A non-asymptotic distributional theory of approximate message passing for sparse and robust regression
Gen Li, Yuting Wei
TL;DR
The paper addresses the challenge of characterizing the finite-sample distributional behavior of high-dimensional estimators in sparse and robust regression. It develops a non-asymptotic AMP framework that decomposes AMP iterates into a Gaussian component plus controllable residuals, enabling faithful Gaussian approximations for a polynomial number of iterations. The results yield non-asymptotic distributional guarantees for both optimally tuned Lasso in sparse regression and robust M-estimators, including explicit bounds on Wasserstein distances and residual norms. This advances uncertainty quantification and inference in high dimensions by providing precise finite-sample characterizations that surpass previous asymptotic SE-based analyses.
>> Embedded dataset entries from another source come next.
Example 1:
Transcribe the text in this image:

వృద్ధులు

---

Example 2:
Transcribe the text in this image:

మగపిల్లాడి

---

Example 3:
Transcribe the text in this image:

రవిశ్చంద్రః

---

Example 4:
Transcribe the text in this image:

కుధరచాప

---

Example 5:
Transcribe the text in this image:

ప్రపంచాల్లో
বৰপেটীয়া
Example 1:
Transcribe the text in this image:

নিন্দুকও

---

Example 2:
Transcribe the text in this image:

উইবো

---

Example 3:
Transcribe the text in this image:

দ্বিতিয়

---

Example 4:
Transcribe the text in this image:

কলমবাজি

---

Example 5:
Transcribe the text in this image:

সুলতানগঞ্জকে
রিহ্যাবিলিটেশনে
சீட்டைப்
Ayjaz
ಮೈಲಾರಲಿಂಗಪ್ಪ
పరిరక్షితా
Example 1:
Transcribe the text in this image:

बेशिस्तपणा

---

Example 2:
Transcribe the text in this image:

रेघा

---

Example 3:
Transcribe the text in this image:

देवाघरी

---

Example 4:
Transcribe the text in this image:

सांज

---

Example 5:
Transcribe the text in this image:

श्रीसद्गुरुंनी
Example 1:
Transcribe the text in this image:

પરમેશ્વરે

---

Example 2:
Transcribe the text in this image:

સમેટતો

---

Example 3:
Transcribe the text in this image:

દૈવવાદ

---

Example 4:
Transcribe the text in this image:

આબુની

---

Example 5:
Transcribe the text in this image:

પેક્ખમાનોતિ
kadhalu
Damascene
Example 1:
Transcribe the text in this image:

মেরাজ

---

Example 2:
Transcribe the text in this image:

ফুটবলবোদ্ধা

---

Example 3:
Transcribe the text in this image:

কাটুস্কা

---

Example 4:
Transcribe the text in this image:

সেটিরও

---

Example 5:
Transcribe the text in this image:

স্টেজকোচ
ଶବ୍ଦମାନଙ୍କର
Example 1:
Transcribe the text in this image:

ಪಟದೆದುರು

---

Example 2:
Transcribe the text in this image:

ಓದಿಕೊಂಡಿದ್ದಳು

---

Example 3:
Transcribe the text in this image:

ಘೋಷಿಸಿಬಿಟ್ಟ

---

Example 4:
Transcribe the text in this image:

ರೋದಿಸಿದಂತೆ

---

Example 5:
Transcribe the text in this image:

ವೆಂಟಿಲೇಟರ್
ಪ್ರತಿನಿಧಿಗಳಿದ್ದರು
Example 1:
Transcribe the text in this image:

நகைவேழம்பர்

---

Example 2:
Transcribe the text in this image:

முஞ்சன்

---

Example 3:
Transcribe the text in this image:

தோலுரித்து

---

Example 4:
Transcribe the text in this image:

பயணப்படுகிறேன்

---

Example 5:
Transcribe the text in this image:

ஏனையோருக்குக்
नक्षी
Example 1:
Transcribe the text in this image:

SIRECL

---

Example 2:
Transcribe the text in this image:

The framework also highlights a general recipe for analyzing AMP in non-symmetric designs and opens avenues for extensions to broader designs and tighter residual bounds, with strong practical implications for high-dimensional regression problems.
Abstract
Characterizing the distribution of high-dimensional statistical estimators is a challenging task, due to the breakdown of classical asymptotic theory in high dimension. This paper makes progress towards this by developing non-asymptotic distributional characterizations for approximate message passing (AMP) -- a family of iterative algorithms that prove effective as both fast estimators and powerful theoretical machinery -- for both sparse and robust regression. Prior AMP theory, which focused on high-dimensional asymptotics for the most part, failed to describe the behavior of AMP when the number of iterations exceeds $o\big({\log n}/{\log \log n}\big)$ (with $n$ the sample size). We establish the first finite-sample non-asymptotic distributional theory of AMP for both sparse and robust regression that accommodates a polynomial number of iterations. Our results derive approximate accuracy of Gaussian approximation of the AMP iterates, which improves upon all prior results and implies enhanced distributional characterizations for both optimally tuned Lasso and robust M-estimator.